:: Work task ::
List every line of the data below that contains the string "Which". Case counts.

==== Data for analysis ====

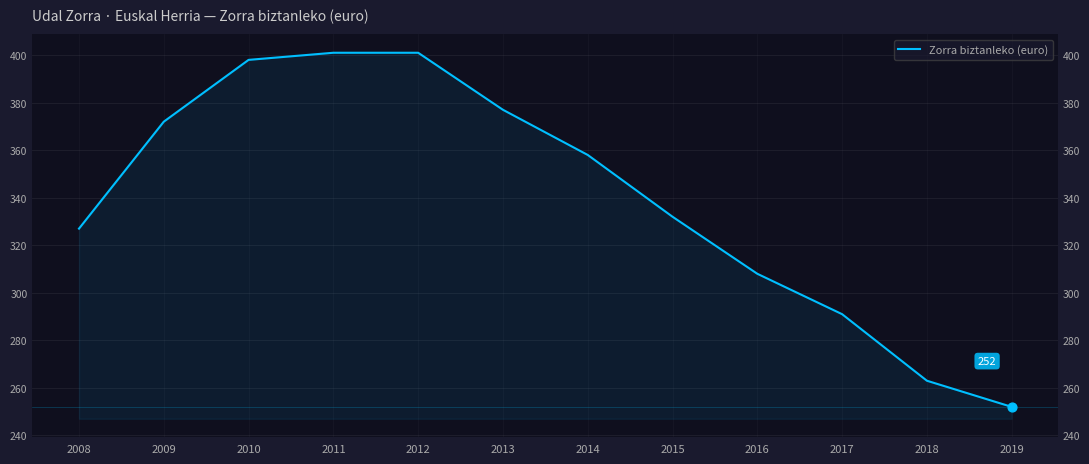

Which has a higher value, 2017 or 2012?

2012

====
==== Data for analysis ====

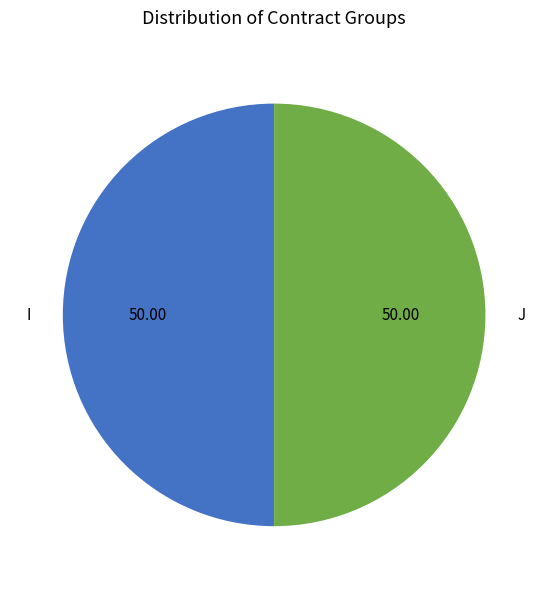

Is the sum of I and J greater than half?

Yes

====
==== Data for analysis ====

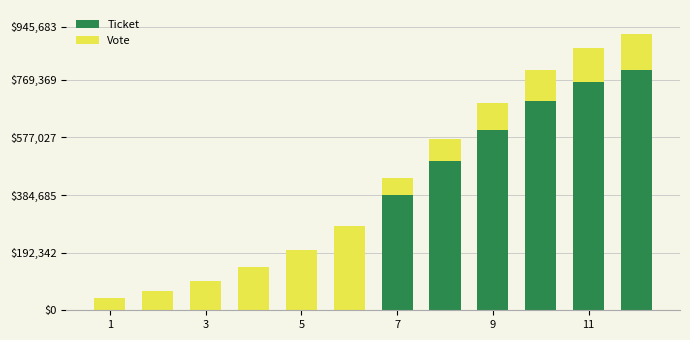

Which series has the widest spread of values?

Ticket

====

:: Your solution ::
Which has a higher value, 2017 or 2012?
Which series has the widest spread of values?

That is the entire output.